Per me è di questo che stiamo parlando. Nel 2012 ho smesso di andare al parco e sono tornato nel 2020 con la mia ragazza. Quando ci siamo diretti ai Corsari, ero contentissimo di mostrarle un pezzo così importante della mia infanzia. Durante il giro però, ero triste: la musica confezionata commerciale, le quarzine e i led posizionati senza alcuna logica scenografica, le kitschissime proiezioni senza una storyline e senza personalità. Da teatrante, era chiaro che i nuovi corsari mancassero di audacia: non volevano raccontare niente. E non parlo di una storia. Parlo di evocare un mondo, un immaginario. Ciononostante, mi sono accontentato della nostalgia, e durante il giro, richiamando la memoria, ho cercato di raccontare alla mia ragazza cosa provassi quando i corsari avevano ancora la loro veste “originale” (anche se so bene che la versione di cui ho memoria io era già diversa dall’originale, dato ad esempio il postumo galeone di mazzoli e le animazioni già poco funzionanti).

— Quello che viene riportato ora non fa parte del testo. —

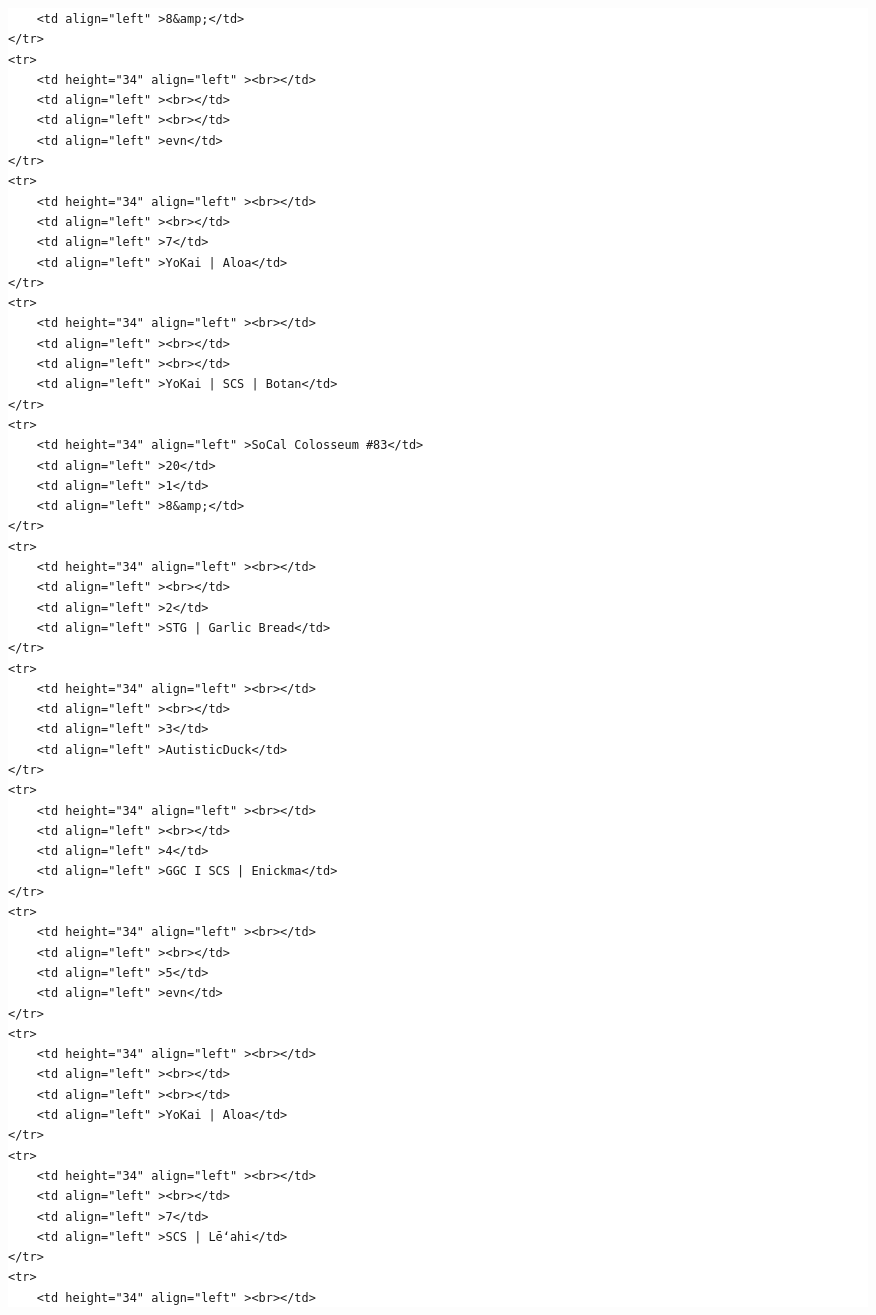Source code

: 		<td align="left" >8&amp;</td>
	</tr>
	<tr>
		<td height="34" align="left" ><br></td>
		<td align="left" ><br></td>
		<td align="left" ><br></td>
		<td align="left" >evn</td>
	</tr>
	<tr>
		<td height="34" align="left" ><br></td>
		<td align="left" ><br></td>
		<td align="left" >7</td>
		<td align="left" >YoKai | Aloa</td>
	</tr>
	<tr>
		<td height="34" align="left" ><br></td>
		<td align="left" ><br></td>
		<td align="left" ><br></td>
		<td align="left" >YoKai | SCS | Botan</td>
	</tr>
	<tr>
		<td height="34" align="left" >SoCal Colosseum #83</td>
		<td align="left" >20</td>
		<td align="left" >1</td>
		<td align="left" >8&amp;</td>
	</tr>
	<tr>
		<td height="34" align="left" ><br></td>
		<td align="left" ><br></td>
		<td align="left" >2</td>
		<td align="left" >STG | Garlic Bread</td>
	</tr>
	<tr>
		<td height="34" align="left" ><br></td>
		<td align="left" ><br></td>
		<td align="left" >3</td>
		<td align="left" >AutisticDuck</td>
	</tr>
	<tr>
		<td height="34" align="left" ><br></td>
		<td align="left" ><br></td>
		<td align="left" >4</td>
		<td align="left" >GGC I SCS | Enickma</td>
	</tr>
	<tr>
		<td height="34" align="left" ><br></td>
		<td align="left" ><br></td>
		<td align="left" >5</td>
		<td align="left" >evn</td>
	</tr>
	<tr>
		<td height="34" align="left" ><br></td>
		<td align="left" ><br></td>
		<td align="left" ><br></td>
		<td align="left" >YoKai | Aloa</td>
	</tr>
	<tr>
		<td height="34" align="left" ><br></td>
		<td align="left" ><br></td>
		<td align="left" >7</td>
		<td align="left" >SCS | Lēʻahi</td>
	</tr>
	<tr>
		<td height="34" align="left" ><br></td>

Dunque, per tornare all’inizio: cosa è successo? Come è possibile che dalla voglia di raccontare qualcosa, dal voler creare esperienze incredibili, che davvero rimangano nella mente di adulti e piccini, si è passati a mettere le toppe? Onestamente non credo sia solo una questione di soldi. Tanto, anche se si fai il brutto, il soldino va speso. Dunque cos’è di preciso che non va? Cosa li spinge ad essere così scemi da non voler tentare di rinnovare uno stupore già esistente pensando sia invece meglio mettere degli animali, come se ci fosse bisogno dello “strano” per rendere qualcosa interessante o godibile? O forse per rendere l’attrazione più “family friendly”, senza pensare che la mia generazione è cresciuta vedendo film come La Storia Infinita, di un crudo ma di una bellezza inverosimili? Non capisco. Vero è anche che trovo che il gusto medio del pubblico sia sceso parecchio - uno degli stessi youtuber dei parchi, che in realtà penso facciano in generale un buon lavoro, in un video di cui non ricordo molto altro, lodava la "nuova" musica de I Corsari in nome del fatto che la precedente fosse vecchia e ricordasse la colonna sonora dei anni 70, senza nemmeno pensare invece, a come quel giggle di accordion (o fisarmonica) dei “vecchi” corsari, fosse così geniale e semplice da restarti in testa per anni – dicevo, il gusto medio è sceso parecchio, ma anche questo, anzi, resta per me un mistero sconosciuto.
Bah. Alla fin fine, le cose vanno così, e poco si può fare. Mi ritengo solo un fortunato per aver vissuto il periodo d'oro del parco, sicuro che la Merlin, così come Jason Montague, "non mi farà del male". Anche perché, se fanno un macello col cavolo che torno.